> **About this exercise**: Recast the lines of the records as a JSON list of strings, one string per line and no blank lines, starting at the line that contains "Select Section" and ending at the end of the records, with both ends included. Leave the pictures out of the list.

> **Data in this exercise**:
━━━━━━━━━━
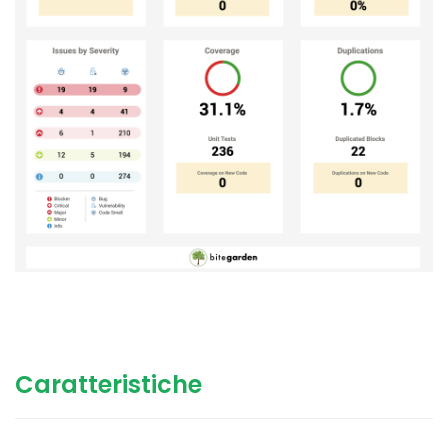
Caratteristiche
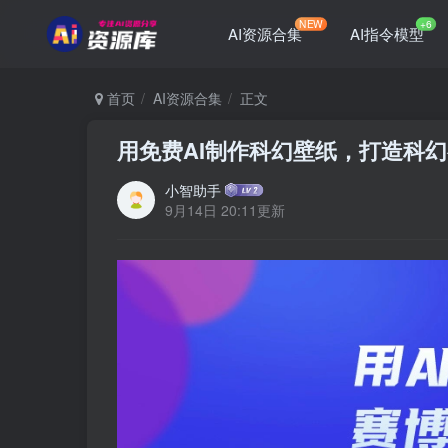
NEW
+6
AI资源合集
AI指令模型
首页
AI资源合集
正文
用免费AI制作科幻壁纸，打造科
小智助手
9月14日 20:11更新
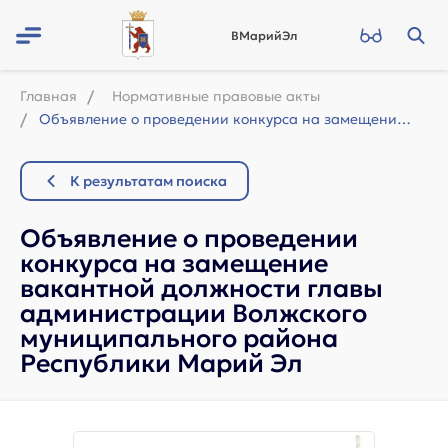
ВМарийЭл
Главная
Нормативные правовые акты
Объявление о проведении конкурса на замещение вакантной должности главы админист...
К результатам поиска
Объявление о проведении
конкурса на замещение
вакантной должности главы
администрации Волжского
муниципального района
Республики Марий Эл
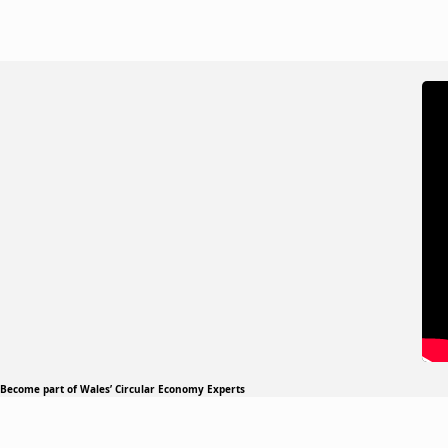
Become part of Wales’ Circular Economy Experts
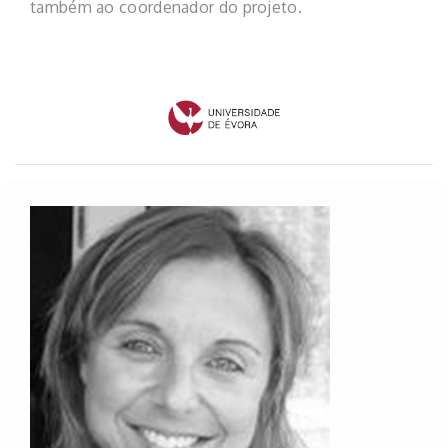
também ao coordenador do projeto.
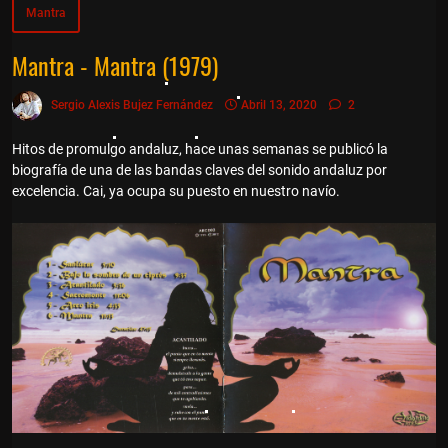
Mantra
Mantra - Mantra (1979)
Sergio Alexis Bujez Fernández
Abril 13, 2020
2
Hitos de promulgo andaluz, hace unas semanas se publicó la
biografía de una de las bandas claves del sonido andaluz por
excelencia. Cai, ya ocupa su puesto en nuestro navío.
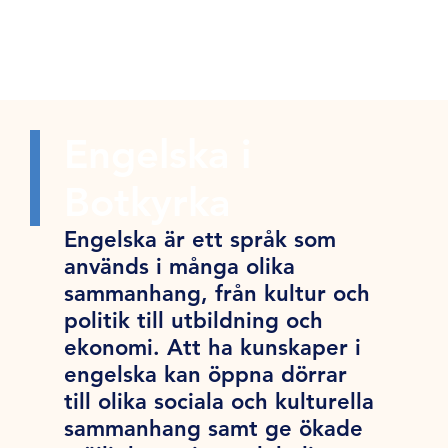
Engelska i
Botkyrka
Engelska är ett språk som
används i många olika
sammanhang, från kultur och
politik till utbildning och
ekonomi. Att ha kunskaper i
engelska kan öppna dörrar
till olika sociala och kulturella
sammanhang samt ge ökade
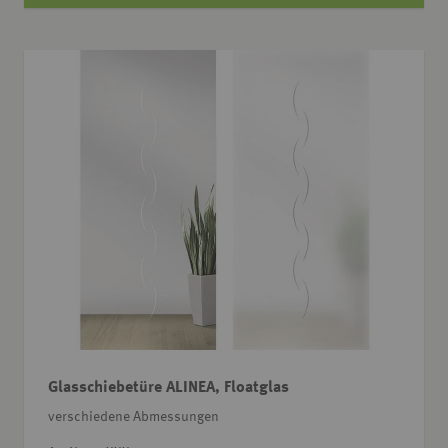
Glasschiebetüre ALINEA, Floatglas
verschiedene Abmessungen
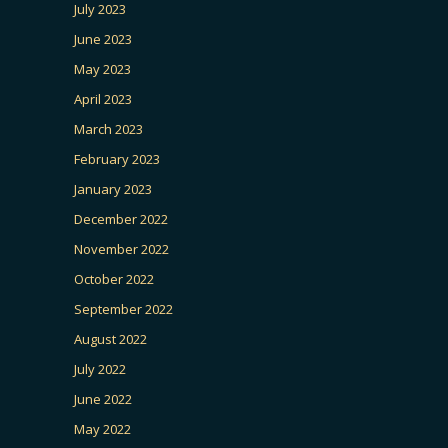
July 2023
June 2023
May 2023
April 2023
March 2023
February 2023
January 2023
December 2022
November 2022
October 2022
September 2022
August 2022
July 2022
June 2022
May 2022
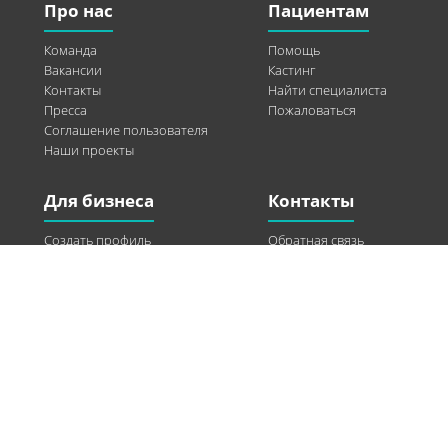
Про нас
Пациентам
Команда
Помощь
Вакансии
Кастинг
Контакты
Найти специалиста
Пресса
Пожаловаться
Соглашение пользователя
Наши проекты
Для бизнеса
Контакты
Создать профиль
Обратная связь
Рекламные возможности
Twitter
Помощь
Facebook
Найти модель
Vkontakte
Спонсорство
© 2013-2026 Q-WEL Все права защищены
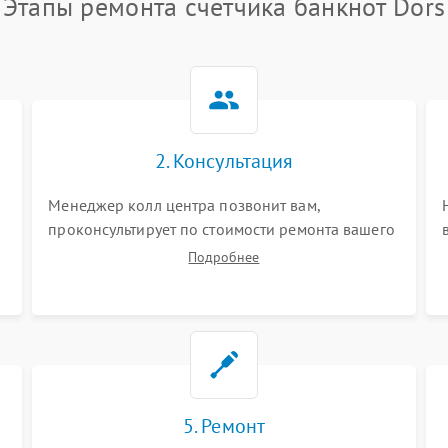
Этапы ремонта счетчика банкнот Dors
2. Консультация
Менеджер колл центра позвонит вам,
проконсультирует по стоимости ремонта вашего
счетчика банкнот а также ответит на все ваши
Подробнее
вопросы.
5. Ремонт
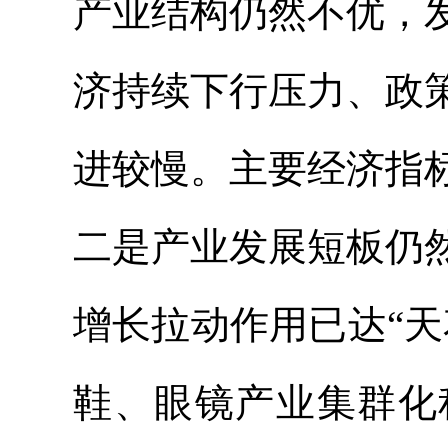
产业结构仍然不优，
济持续下行压力、政
进较慢。主要经济指
二是产业发展短板仍
增长拉动作用已达“
鞋、眼镜产业集群化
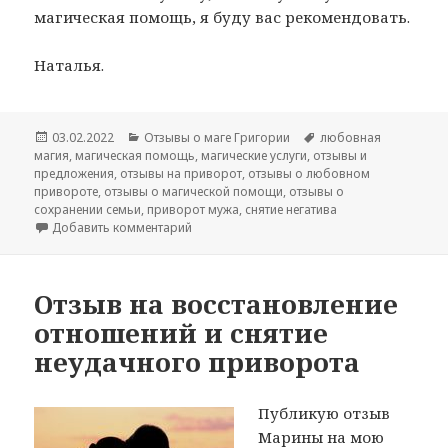
магическая помощь, я буду вас рекомендовать.
Наталья.
Опубликовано
Рубрики
Метки
03.02.2022
Отзывы о маге Григории
любовная
магия
,
магическая помощь
,
магические услуги
,
отзывы и
предложения
,
отзывы на приворот
,
отзывы о любовном
привороте
,
отзывы о магической помощи
,
отзывы о
сохранении семьи
,
приворот мужа
,
снятие негатива
к записи Отзыв — любовный приворот муж
Добавить комментарий
Отзыв на восстановление
отношений и снятие
неудачного приворота
Публикую отзыв
Марины на мою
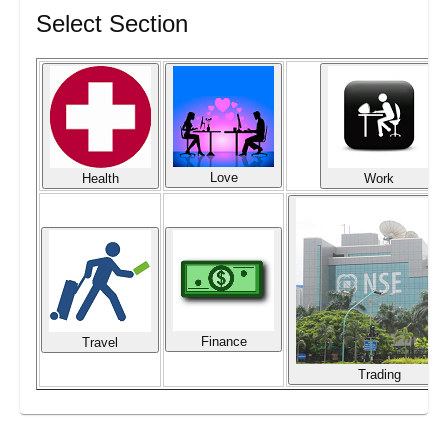
Select Section
Love
Health
Work
Finance
Travel
Trading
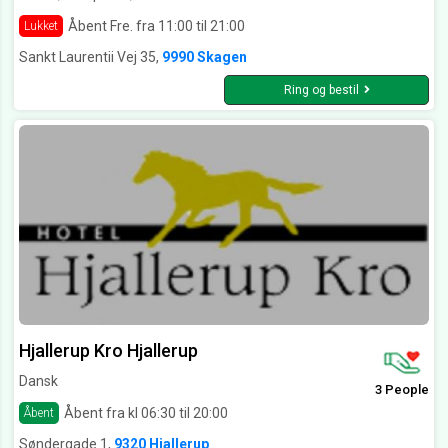
Åbent Fre. fra 11:00 til 21:00
Lukket
Sankt Laurentii Vej 35,
9990 Skagen
Ring og bestil
Hjallerup Kro Hjallerup
Dansk
3 People
Åbent fra kl 06:30 til 20:00
Åbent
Søndergade 1,
9320 Hjallerup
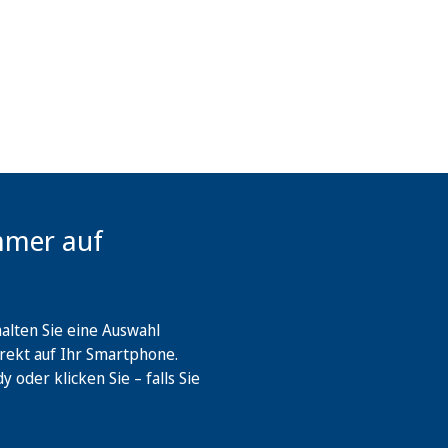
mmer auf
lten Sie eine Auswahl
rekt auf Ihr Smartphone.
oder klicken Sie – falls Sie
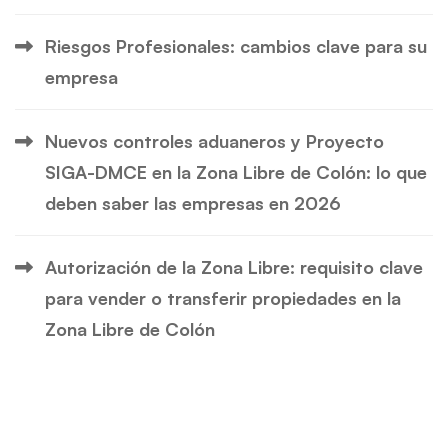
Riesgos Profesionales: cambios clave para su
empresa
Nuevos controles aduaneros y Proyecto
SIGA-DMCE en la Zona Libre de Colón: lo que
deben saber las empresas en 2026
Autorización de la Zona Libre: requisito clave
para vender o transferir propiedades en la
Zona Libre de Colón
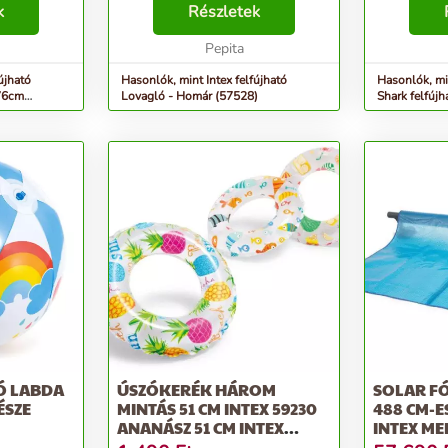
k
medencében. A homárral vicces
Részletek
fogantyú Na
knek. Két
játékokat játszhattok, például
PVC-ből kés
el...
bele...
Pepita
Úszás közben
újható
Hasonlók, mint Intex felfújható
Hasonlók, mi
176cm
Lovagló - Homár (57528)
Shark felfúj
107x173cm 
Ó LABDA
ÚSZÓKERÉK HÁROM
SOLAR FÓ
ÉSZE
MINTÁS 51 CM INTEX 59230
488 CM-E
ANANÁSZ 51 CM INTEX
INTEX MED
5923...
━━━━━━━━━━
> **Completed exercise**:
[
  "Select Section",
  "Love",
  "Health",
  "Work",
  "Finance",
  "Travel",
  "Trading",
  "Åbent Fre. fra 11:00 til 21:00",
  "Lukket",
  "Sankt Laurentii Vej 35,",
  "9990 Skagen",
  "Ring og bestil",
  "Hjallerup Kro Hjallerup",
  "Dansk",
  "3 People",
  "Åbent fra kl 06:30 til 20:00",
  "Åbent",
  "Søndergade 1,",
  "9320 Hjallerup",
  "mmer auf",
  "lten Sie eine Auswahl",
  "rekt auf Ihr Smartphone.",
  "oder klicken Sie – falls Sie",
  "Riesgos Profesionales: cambios clave para su",
  "empresa",
  "Nuevos controles aduaneros y Proyecto",
  "SIGA-DMCE en la Zona Libre de Colón: lo que",
  "deben saber las empresas en 2026",
  "Autorización de la Zona Libre: requisito clave",
  "para vender o transferir propiedades en la",
  "Zona Libre de Colón",
  "k",
  "medencében. A homárral vicces",
  "Részletek",
  "fogantyú Na",
  "knek. Két",
  "játékokat játszhattok, például",
  "PVC-ből kés",
  "el...",
  "bele...",
  "Pepita",
  "Úszás közben",
  "újható",
  "Hasonlók, mint Intex felfújható",
  "Hasonlók, mi",
  "176cm",
  "Lovagló - Homár (57528)",
  "Shark felfúj",
  "107x173cm ",
  "Ó LABDA",
  "ÚSZÓKERÉK HÁROM",
  "SOLAR FÓ",
  "ÉSZE",
  "MINTÁS 51 CM INTEX 59230",
  "488 CM-E",
  "ANANÁSZ 51 CM INTEX",
  "INTEX MED",
  "5923..."
]